AI Integration

CruzJS provides AIService, an injectable facade for AI capabilities. The underlying provider is determined by the adapter — Workers AI on Cloudflare, Amazon Bedrock on AWS, Vertex AI on GCP, and OpenAI-compatible APIs on Azure, DigitalOcean, and Docker (including Ollama for local inference). All methods return typed results or null on failure — they never throw.

Configuration

Configuration depends on your deployment adapter.

Cloudflare

Set the following environment variables and enable the Workers AI binding:

CF_AI_GATEWAY_ID=your-gateway-id
CF_AIG_TOKEN=your-gateway-token

[ai]
binding = "AI"

For full details, see the Cloudflare AI guide.

AWS (Bedrock)

Amazon Bedrock credentials and region are configured automatically by the AWS adapter. Optionally override the region:

AWS_BEDROCK_REGION=us-east-1

GCP (Vertex AI)

GCP credentials are picked up automatically via Application Default Credentials. No additional environment variables are required when deploying to Cloud Run or Cloud Functions.

Azure, DigitalOcean, Docker (OpenAI-compatible)

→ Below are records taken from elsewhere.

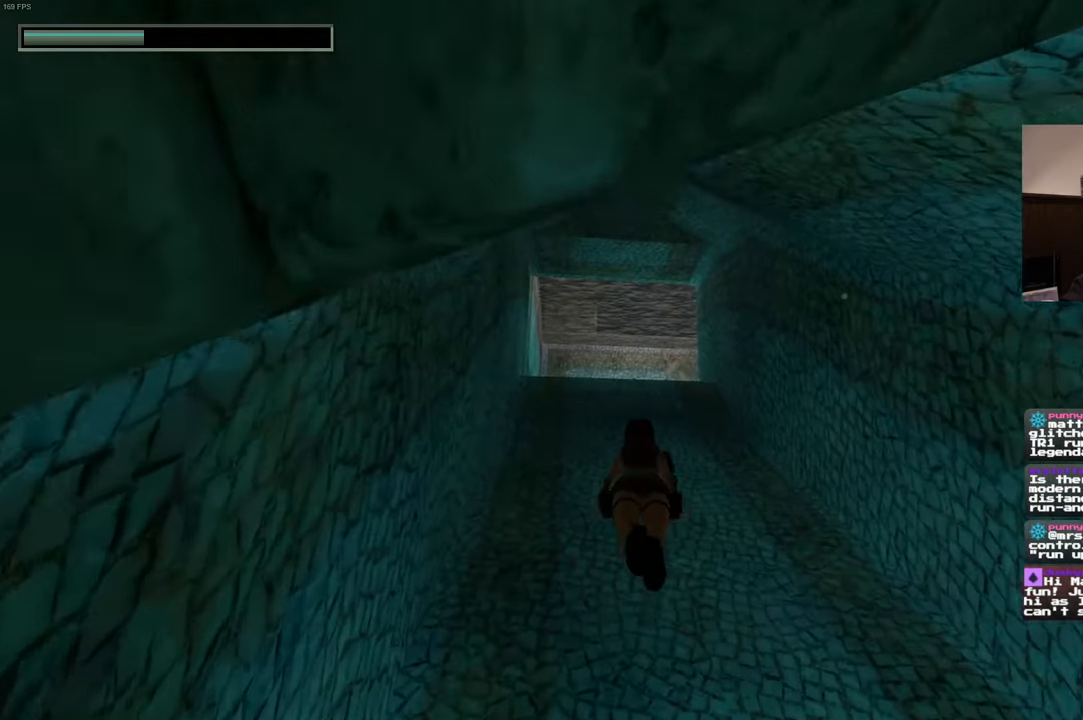
{"buttons": [], "left_stick": "up", "right_stick": "center", "events": []}
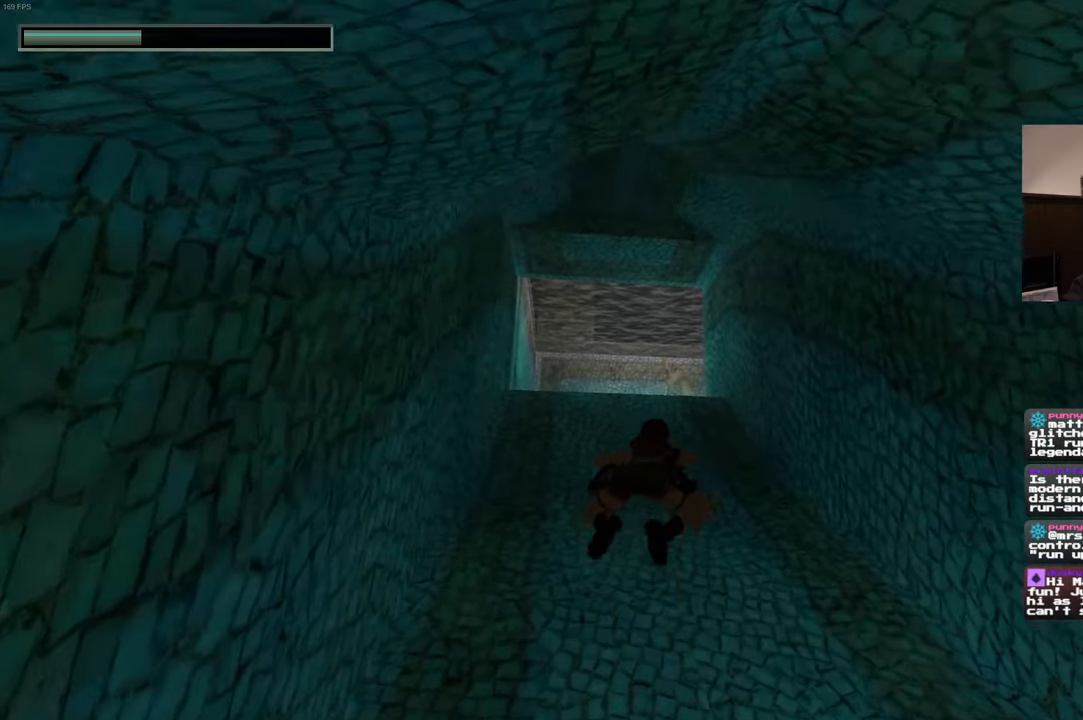
{"buttons": [], "left_stick": "up", "right_stick": "center", "events": []}
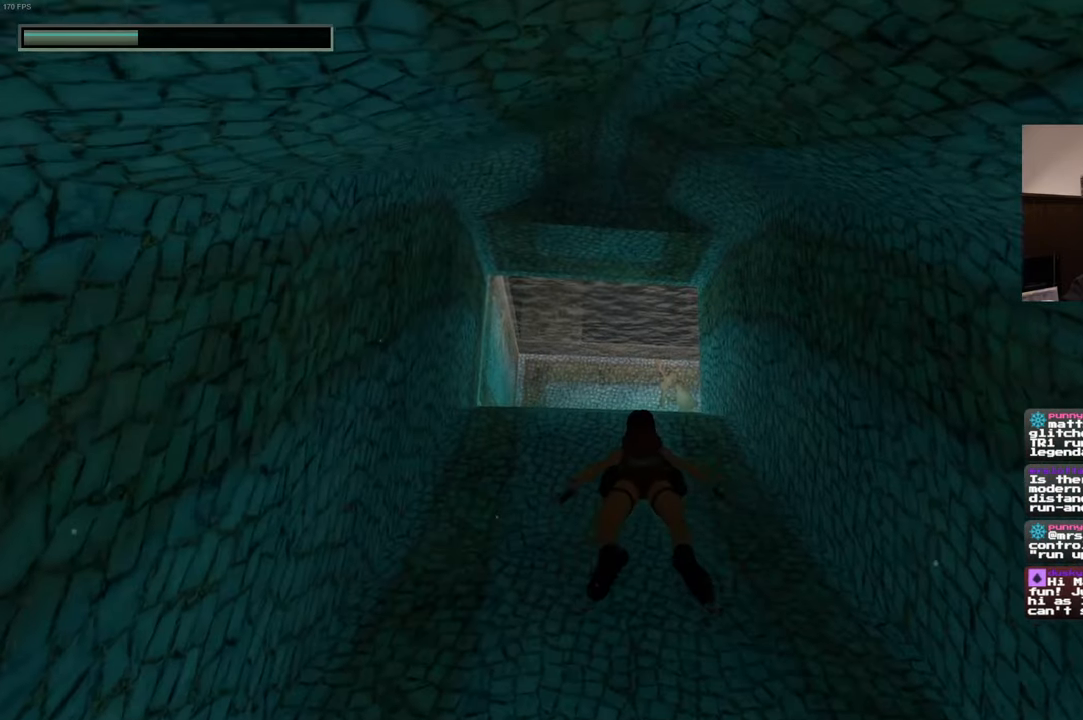
{"buttons": [], "left_stick": "up", "right_stick": "center", "events": []}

Set an API key and, optionally, a custom base URL:

OPENAI_API_KEY=your-api-key
OPENAI_BASE_URL=https://api.openai.com/v1  # default

For local inference with Ollama, point the base URL to your Ollama instance:

OPENAI_API_KEY=ollama
OPENAI_BASE_URL=http://localhost:11434/v1

Quick Start

import { AIService } from '@cruzjs/core';

// In a service
@Injectable()
export class MyService {
  constructor(@Inject(AIService) private ai: AIService) {}

  async process(text: string) {
    const summary = await this.ai.chat({
      prompt: text,
      system: 'Summarize the following text concisely.',
      size: 'medium',
    });
    return summary; // string | null
  }
}

Text Generation

const response = await this.ai.chat({
  prompt: 'Explain edge computing in one paragraph.',
  system: 'You are a technical writer.',
  size: 'small',       // 'small' | 'medium' | 'large'
  temperature: 0.7,
  maxTokens: 200,
});

Model Sizes

Size	Model	Best For
`small`	Gemini 2.5 Flash Lite	Simple tasks, fast
`medium`	Gemini 2.5 Flash	General purpose (default)
`large`	Gemini 2.5 Pro	Complex reasoning

Structured Extraction

Extract typed data from unstructured text with automatic Zod validation and retry:

const schema = z.object({
  title: z.string(),
  topics: z.array(z.string()),
  sentiment: z.enum(['positive', 'negative', 'neutral']),
});

const result = await this.ai.extractStructured({
  prompt: articleText,
  system: 'Extract metadata from this article.',
  schema,
  schemaName: 'ArticleMetadata',
  size: 'medium',
  maxRetries: 3,
});

if (result) {
  console.log(result.title);  // Fully typed
}

Embeddings

Generate vector embeddings for search and similarity:

const vectors = await this.ai.embed(['search query', 'document text']);
// vectors: number[][] | null

Model options: 'small' (384d), 'base' (768d, default), 'large' (1024d).

Image Description

const description = await this.ai.describeImage(imageBuffer);
// Or with a custom prompt:
const analysis = await this.ai.describeImage(imageBuffer, 'What objects are in this image?');

Sentiment Analysis

const sentiment = await this.ai.analyzeSentiment('This product is amazing!');
// { label: 'POSITIVE', score: 0.95 } | null

Usage in Routers

export const aiRouter = router({
  summarize: protectedProcedure
    .input(z.object({ text: z.string().max(10000) }))
    .mutation(async ({ input }) => {
      const container = await getAppContainer();
      const ai = container.resolve(AIService);
      return ai.chat({
        prompt: input.text,
        system: 'Summarize concisely.',
      });
    }),
});

Error Handling

All AIService methods return null on failure:

AI not configured (missing env vars)
Workers AI binding not available (local dev)
Network errors or model failures
Schema validation failures (after retries)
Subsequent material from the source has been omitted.